While its technology has not gone live yet, Lyrebird has published samples of the synthesised voices of Donald Trump, Barack Obama and Hilary Clinton to make its point.

Such incidents could make people nervous about the rising use of voice as an automated identifier. All sorts of government agencies and corporate organisations – such as the Australian Taxation Office, ANZ Bank and Barclays — are starting to use such technology to reduce call centre labour costs and make identification less of a hassle for customers.

But Nuance Communications, the multinational that’s provided virtual assistants to a number of Australian organisations — including ANZ, ATO and iiNet — insists there is nothing to worry about.

“Most people would be able to, just with the human ear, distinguish that it’s somewhat unnatural when those computers generate those voices,” said the company’s director of voice biometrics Brett Beranek.

“Our algorithms can pick up those unnatural voice characteristics as well. We have the ability to perform [the detection] at a much higher level of precision than the human ear.”

Another clue that voice biometrics picks up on is how differently the same words are spoken on repeated occurrences. Beranek said that synthesised speech will likely repeat the same sounds.

“If I ask you to repeat the phrase ‘my voice my password’ 100 times and ask you to repeat it in the most consistent way possible, each one of those times would still be unique,” he told Business Insider. “And one of the challenges with a recording is that it doesn’t have that natural variability.”

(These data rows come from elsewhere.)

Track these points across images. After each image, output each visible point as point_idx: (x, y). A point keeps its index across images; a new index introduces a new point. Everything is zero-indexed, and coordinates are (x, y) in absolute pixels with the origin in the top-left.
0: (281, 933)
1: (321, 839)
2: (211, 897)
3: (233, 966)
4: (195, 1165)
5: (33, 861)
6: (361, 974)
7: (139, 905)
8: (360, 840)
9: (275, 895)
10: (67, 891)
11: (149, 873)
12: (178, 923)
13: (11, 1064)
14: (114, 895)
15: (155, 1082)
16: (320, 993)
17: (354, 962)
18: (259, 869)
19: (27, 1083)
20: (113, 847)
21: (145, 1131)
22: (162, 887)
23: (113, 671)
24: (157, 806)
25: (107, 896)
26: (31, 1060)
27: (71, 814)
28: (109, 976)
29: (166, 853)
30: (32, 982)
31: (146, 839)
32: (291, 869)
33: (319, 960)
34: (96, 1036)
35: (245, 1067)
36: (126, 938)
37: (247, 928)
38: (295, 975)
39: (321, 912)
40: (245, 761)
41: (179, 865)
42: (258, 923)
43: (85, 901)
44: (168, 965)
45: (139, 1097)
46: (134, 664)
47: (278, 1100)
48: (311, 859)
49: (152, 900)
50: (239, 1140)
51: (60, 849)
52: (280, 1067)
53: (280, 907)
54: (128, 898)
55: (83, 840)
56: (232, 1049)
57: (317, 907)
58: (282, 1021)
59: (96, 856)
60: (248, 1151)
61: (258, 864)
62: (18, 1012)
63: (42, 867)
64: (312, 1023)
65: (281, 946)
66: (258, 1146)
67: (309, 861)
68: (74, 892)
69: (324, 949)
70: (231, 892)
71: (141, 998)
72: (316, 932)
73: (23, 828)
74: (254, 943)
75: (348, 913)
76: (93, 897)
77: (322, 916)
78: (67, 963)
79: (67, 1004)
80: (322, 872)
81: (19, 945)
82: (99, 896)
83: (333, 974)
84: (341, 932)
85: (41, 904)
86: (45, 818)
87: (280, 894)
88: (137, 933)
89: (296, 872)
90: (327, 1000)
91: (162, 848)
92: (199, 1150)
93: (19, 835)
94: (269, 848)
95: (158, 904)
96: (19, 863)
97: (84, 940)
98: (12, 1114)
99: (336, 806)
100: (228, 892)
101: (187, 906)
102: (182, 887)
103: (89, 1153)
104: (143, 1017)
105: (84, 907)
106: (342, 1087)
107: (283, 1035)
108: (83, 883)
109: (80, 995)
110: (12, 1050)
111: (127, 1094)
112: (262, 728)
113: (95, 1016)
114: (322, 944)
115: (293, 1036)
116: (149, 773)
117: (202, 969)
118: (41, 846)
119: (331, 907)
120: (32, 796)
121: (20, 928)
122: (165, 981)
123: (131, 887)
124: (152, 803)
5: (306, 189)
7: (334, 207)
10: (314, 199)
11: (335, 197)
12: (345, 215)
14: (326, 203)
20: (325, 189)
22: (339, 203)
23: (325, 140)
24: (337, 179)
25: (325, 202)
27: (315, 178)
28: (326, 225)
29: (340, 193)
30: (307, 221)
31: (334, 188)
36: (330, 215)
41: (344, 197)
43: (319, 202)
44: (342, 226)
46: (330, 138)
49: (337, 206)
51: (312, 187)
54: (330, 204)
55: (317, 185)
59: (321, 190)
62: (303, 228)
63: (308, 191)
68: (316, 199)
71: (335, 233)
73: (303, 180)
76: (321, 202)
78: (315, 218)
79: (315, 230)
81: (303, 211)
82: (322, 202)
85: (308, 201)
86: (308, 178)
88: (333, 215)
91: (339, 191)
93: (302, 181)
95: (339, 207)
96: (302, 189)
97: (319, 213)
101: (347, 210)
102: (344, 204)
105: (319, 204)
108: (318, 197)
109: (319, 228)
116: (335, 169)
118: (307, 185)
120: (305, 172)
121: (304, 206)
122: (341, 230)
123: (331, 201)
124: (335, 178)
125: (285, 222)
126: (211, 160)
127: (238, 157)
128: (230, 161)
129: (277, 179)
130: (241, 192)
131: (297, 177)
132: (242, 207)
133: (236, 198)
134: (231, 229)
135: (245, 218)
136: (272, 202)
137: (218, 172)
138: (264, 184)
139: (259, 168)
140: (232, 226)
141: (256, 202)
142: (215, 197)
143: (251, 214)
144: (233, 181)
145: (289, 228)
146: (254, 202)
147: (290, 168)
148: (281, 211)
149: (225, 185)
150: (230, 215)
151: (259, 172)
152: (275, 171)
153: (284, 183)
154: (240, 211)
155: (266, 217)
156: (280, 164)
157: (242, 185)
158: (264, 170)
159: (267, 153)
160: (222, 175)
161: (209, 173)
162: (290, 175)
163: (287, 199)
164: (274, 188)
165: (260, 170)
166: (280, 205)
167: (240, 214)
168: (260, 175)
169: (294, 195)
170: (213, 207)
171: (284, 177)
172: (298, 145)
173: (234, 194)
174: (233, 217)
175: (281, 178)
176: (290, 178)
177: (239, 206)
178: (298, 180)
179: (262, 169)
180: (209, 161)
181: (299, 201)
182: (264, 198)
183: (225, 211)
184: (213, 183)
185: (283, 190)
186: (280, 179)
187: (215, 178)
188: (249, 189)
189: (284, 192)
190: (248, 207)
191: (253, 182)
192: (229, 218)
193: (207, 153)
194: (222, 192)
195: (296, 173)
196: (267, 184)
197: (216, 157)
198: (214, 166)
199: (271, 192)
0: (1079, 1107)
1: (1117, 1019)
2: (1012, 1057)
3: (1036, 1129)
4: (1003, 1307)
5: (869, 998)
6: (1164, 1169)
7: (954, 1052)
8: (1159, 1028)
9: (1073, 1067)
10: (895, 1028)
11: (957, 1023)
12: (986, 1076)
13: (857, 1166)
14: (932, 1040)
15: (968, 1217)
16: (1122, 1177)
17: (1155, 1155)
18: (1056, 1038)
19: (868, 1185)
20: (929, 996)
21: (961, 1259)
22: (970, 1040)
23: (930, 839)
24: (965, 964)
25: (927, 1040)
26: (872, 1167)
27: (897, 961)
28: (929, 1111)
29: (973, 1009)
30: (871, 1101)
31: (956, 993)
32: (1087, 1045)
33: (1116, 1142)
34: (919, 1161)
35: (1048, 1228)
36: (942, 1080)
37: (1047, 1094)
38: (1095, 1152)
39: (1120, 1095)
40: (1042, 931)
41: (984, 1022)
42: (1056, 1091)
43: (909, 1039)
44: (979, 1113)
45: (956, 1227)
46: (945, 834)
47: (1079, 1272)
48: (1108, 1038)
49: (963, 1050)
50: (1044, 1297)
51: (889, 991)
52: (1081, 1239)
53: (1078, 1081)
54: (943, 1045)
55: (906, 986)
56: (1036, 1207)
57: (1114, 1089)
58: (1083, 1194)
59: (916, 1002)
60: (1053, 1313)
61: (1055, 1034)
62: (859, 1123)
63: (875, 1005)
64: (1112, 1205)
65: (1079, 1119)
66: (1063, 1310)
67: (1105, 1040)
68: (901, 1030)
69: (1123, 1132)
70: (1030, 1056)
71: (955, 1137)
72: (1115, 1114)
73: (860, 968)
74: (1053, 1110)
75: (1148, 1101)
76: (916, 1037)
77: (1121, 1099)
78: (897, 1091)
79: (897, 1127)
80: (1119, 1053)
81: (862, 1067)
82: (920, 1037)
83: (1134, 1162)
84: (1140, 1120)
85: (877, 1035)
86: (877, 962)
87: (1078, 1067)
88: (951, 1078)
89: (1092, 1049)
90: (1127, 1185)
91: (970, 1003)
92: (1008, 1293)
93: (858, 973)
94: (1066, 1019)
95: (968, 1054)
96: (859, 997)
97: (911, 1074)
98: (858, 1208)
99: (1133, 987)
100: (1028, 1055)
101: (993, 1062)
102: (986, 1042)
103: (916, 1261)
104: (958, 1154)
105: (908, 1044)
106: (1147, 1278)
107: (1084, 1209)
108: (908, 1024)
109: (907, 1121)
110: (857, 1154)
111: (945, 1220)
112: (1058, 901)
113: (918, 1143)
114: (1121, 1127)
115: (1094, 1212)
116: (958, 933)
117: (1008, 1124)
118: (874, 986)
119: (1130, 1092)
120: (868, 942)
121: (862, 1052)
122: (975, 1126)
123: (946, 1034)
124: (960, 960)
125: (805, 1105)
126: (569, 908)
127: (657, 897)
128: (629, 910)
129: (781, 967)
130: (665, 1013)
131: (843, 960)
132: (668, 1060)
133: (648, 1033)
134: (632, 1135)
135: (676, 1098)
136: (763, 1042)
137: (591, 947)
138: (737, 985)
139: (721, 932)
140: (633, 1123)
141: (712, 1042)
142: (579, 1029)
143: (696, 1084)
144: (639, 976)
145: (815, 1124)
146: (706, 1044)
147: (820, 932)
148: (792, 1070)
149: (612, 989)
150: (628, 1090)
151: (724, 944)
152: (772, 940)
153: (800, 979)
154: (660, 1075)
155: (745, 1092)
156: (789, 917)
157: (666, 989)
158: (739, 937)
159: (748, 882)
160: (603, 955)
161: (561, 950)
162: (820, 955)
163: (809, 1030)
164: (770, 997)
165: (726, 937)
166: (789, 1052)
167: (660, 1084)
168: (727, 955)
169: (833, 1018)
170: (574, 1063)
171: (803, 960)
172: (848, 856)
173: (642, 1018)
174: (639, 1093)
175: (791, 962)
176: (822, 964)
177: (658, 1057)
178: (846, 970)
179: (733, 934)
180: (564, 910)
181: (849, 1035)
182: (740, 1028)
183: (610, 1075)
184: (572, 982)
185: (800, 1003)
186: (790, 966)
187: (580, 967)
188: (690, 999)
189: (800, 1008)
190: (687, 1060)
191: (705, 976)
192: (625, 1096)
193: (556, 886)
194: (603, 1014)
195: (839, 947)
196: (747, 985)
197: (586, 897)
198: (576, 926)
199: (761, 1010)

When such unnatural tendencies are picked up, Nuance’s voice technology has “mechanisms” to challenge the speaker to verify their authenticity.

“For example, we’ll ask the caller to say something random – something that they weren’t expecting to speak,” he said.

“If there is a legitimate individual on the phone then they’ll have no issues providing that additional audio but if it’s a recording then they’ll be hard pressed to say the sentence asked of them.”

Trump says he’s not a robot

In spite of the numerous ways the technology can defeat artificial voices, Nuance is in touch with voice synthesis companies to stay one step ahead of the game.

“We reach out to any technology vendor… with technology in this domain that could be misused,” Beranek said, while declining to confirm specific vendors, such as Lyrebird.

“And we try to see if they’re willing to ensure that their technology has certain characteristics in the algorithms that facilitate detection [by Nuance]… so we don’t have to go to the challenge questions.”

The executive added that so far such approaches for collaboration had been met each time with a “positive reception”.

Lyrebird’s self-proclaimed world-first technology is not yet available for use, but one of its current audio samples does show a fake Trump saying the phrase “I am not a robot, my intonation is always different” in many different ways.

The startup, established by three current doctoral students at the University of Montreal, is spruiking its technologies for altruistic uses such as virtual assistants, movie production, speech synthesis for the disabled and audio books with celebrity voices. But it does admit the product could be used for nefarious purposes.

An ethics section on the venture’s website cited how voice recordings are used in many jurisdictions as strong legal testimony, but its imitation technology could question “the validity of such evidence, as it allows to easily manipulate audio recordings”.

“This could potentially have dangerous consequences such as misleading diplomats, fraud and more generally any other problem caused by stealing the identity of someone else,” the page reads.

The company stated that the release of its software in the public domain would raise awareness of the possibility of voice fraud and the decreasing value of audio recordings as legal evidence.

The “can you hear me” scam, according to urban myth fact check site Snopes, has not seen any actual cases of fraud committed with a recording of “yes”. Police in the US state of Virginia first issued a warning of the hypothetical scam in January, along with Better Business Bureau.